Rakamları analiz ederken, sadece manşet rakama bakarak 3 milyar dolar artmış 2 milyar dolar düşmüş şeklinde yorumlar eksik olabiliyor. Öncelikle Euro/Dolar paritesindeki aşağı ya da yukarı hareketler, haftalık veriler ABD doları olarak açıklandığı için, parite etkisi yaratmakta. Dolayısıyla her gruba ellerinde tuttukları euro ve dolar cinsi mevduat olarak ayrı ayrı bakmamız gerekli. Altının dolar fiyatında gördüğümüz haftalık oynamalar da, değerleme kaynaklı manşet rakamı etkiliyor. Bu matematiksel hesaplardan arındırarak bakmamız daha sağlıklı.

Diğer konu; sistemdeki efektif artışı. Sistem dışında olan bir dövizin yeniden bankacılık sistemine giriyor olması. Dolayısıyla manşette gördüğümüz döviz mevduat artışının bir kısmı da hemen hemen son 3 aydır yaklaşık 5 milyar dolar civarında olan efektif artışından kaynaklanmakta. Özetle her manset rakamda gördüğümüz artışa “döviz talebi devam ediyor ya da düşüyor” demektense alt detaylara bakarak analiz yapmamızda fayda var.

Yılbaşından bu yana hareket nasıl?

Hanehalkı; veride yılbaşından bu yana 300 milyon dolar bozmuşlar ve 300 milyon euro almışlar gibi bir hareket mevcut. Genel olarak talebin yavaşladığını görüyoruz. Bu olumlu fakat enflasyon meselesini düzeltmeden burada arzu ettiğimiz manada güçlü ters dolarizasyon için biraz daha zaman gerekli.

Altın tarafında ise yılbaşından bu yana belirgin değişiklikten bahsedemeyiz, daha çok değerleme hareketleri mevcut. Geçtiğimiz yıl hanehalkı 23 milyar dolara yakın altın almıştı. Buna altın ons fiyatındaki %30’luk değer artışı da dahil edilip bakılmalı. Değer artışını düşersek, 2020 yılında 15 milyar dolara yakın talep olmuş.

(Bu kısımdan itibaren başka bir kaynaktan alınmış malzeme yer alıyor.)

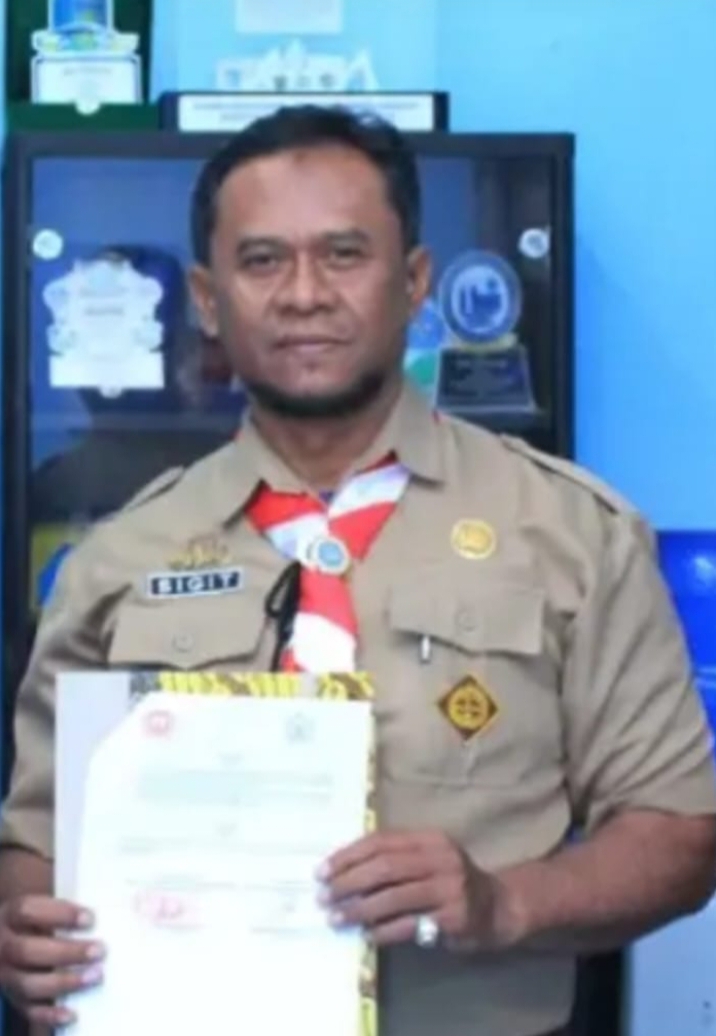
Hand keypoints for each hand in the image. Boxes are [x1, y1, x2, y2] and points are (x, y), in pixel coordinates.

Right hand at [0, 896, 103, 1027]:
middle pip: (27, 950)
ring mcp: (4, 975)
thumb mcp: (41, 907)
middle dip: (66, 952)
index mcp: (9, 915)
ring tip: (95, 976)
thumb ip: (65, 906)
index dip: (59, 913)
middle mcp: (2, 946)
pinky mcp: (12, 998)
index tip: (91, 918)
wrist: (5, 942)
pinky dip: (49, 1014)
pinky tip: (72, 1013)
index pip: (27, 910)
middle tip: (100, 950)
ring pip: (27, 984)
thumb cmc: (37, 920)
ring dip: (63, 982)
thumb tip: (115, 898)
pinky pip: (27, 1010)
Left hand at [320, 830, 510, 951]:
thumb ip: (395, 860)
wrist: (497, 908)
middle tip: (324, 896)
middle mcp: (441, 858)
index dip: (348, 855)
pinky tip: (366, 935)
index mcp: (429, 839)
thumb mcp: (428, 860)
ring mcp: (449, 887)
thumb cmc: (450, 882)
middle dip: (348, 882)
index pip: (381, 841)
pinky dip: (383, 931)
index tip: (322, 871)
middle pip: (384, 867)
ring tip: (336, 917)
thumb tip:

Burada ek bir detay daha olabilir. Suriye, İran, Irak gibi bölgelerden ülkemize göç eden vatandaşların varlıklarını da transfer ettiği (altın ithalatı) bir dönemden de geçiyoruz. Henüz bu veri tam yayınlanmasa da, hem altın ithalatımızdaki hem altın mevduatlarındaki artışın bir kısmı da bu kaynak transferinden geliyor olabilir.

Reel kesime (şirketlere) yılbaşından bu yana bakarsak; yaklaşık 1 milyar dolar bozmuş fakat 1.8 milyar euro almış gözüküyorlar. Bunun bir sebebi de döviz kredilerinin kapanmasından kaynaklanmakta. Buradaki talebin kısa vadede değişmesi de beklenmemeli. Zira 2020’de, her yıl olduğu gibi, reel kesimin yüklü döviz dış borç ödemeleri var.

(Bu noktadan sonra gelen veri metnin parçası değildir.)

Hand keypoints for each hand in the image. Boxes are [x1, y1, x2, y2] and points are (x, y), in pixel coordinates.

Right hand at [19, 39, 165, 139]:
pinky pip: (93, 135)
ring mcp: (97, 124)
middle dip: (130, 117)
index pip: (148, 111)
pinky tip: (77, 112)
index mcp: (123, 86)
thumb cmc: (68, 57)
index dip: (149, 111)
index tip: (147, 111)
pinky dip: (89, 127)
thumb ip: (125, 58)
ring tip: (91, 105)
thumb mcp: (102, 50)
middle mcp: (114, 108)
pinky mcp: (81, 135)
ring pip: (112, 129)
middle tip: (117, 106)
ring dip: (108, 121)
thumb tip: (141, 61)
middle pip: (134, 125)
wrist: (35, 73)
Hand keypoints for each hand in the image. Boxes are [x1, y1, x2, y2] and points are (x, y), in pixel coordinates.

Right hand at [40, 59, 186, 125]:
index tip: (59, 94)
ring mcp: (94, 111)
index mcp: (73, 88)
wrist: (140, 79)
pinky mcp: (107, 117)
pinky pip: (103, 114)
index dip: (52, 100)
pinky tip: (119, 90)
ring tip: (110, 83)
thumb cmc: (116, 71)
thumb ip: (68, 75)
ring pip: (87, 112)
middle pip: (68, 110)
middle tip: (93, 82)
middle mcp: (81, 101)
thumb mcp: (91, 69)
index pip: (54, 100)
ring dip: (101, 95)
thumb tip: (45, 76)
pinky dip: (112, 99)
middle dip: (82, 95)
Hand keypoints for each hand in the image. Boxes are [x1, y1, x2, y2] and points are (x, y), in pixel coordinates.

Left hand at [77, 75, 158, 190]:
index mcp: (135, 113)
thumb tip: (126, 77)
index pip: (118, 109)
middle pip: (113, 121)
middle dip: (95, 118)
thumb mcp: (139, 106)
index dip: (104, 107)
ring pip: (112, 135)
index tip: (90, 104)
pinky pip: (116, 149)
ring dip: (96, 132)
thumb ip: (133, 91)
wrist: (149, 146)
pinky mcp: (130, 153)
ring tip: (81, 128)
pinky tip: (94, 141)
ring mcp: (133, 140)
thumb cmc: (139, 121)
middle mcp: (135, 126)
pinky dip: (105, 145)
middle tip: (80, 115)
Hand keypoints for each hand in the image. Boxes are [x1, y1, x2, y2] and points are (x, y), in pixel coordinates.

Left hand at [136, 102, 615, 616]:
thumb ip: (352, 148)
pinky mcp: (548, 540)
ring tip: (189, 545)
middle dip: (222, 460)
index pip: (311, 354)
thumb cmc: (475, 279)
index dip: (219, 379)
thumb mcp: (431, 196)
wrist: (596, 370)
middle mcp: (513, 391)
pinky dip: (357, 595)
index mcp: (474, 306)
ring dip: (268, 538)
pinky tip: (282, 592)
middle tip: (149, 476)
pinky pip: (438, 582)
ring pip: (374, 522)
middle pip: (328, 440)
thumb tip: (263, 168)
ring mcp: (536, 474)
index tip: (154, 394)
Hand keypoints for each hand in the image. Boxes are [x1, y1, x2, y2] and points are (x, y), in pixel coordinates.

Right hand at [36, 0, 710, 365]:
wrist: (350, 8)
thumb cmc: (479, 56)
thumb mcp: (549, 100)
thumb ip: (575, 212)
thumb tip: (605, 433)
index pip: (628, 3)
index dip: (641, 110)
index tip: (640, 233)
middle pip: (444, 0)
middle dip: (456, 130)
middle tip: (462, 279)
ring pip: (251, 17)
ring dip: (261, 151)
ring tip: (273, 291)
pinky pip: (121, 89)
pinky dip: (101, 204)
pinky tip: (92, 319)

Özetle, oran olarak baktığımızda ters dolarizasyon başlamış durumda. Döviz talebi yavaşladı mı dersek, bunu da hanehalkında kısmen görmekteyiz. Reel kesimde ise var olan döviz ödemelerinden dolayı döviz talebi devam ediyor. Fakat son 3 yıldır gördüğümüz, öne çekilen talebin yavaşlaması da iyi bir gelişme. Bu görece olumlu ilk haberlerle beraber, unutmayalım enflasyonumuz çok yüksek ve bu mücadeledeki başarımız ne kadar kararlı ve sabırlı olacağımızla ile alakalı. Dolarizasyon konusu da tıpkı enflasyon ile mücadele gibi uzun yıllar alan bir süreç.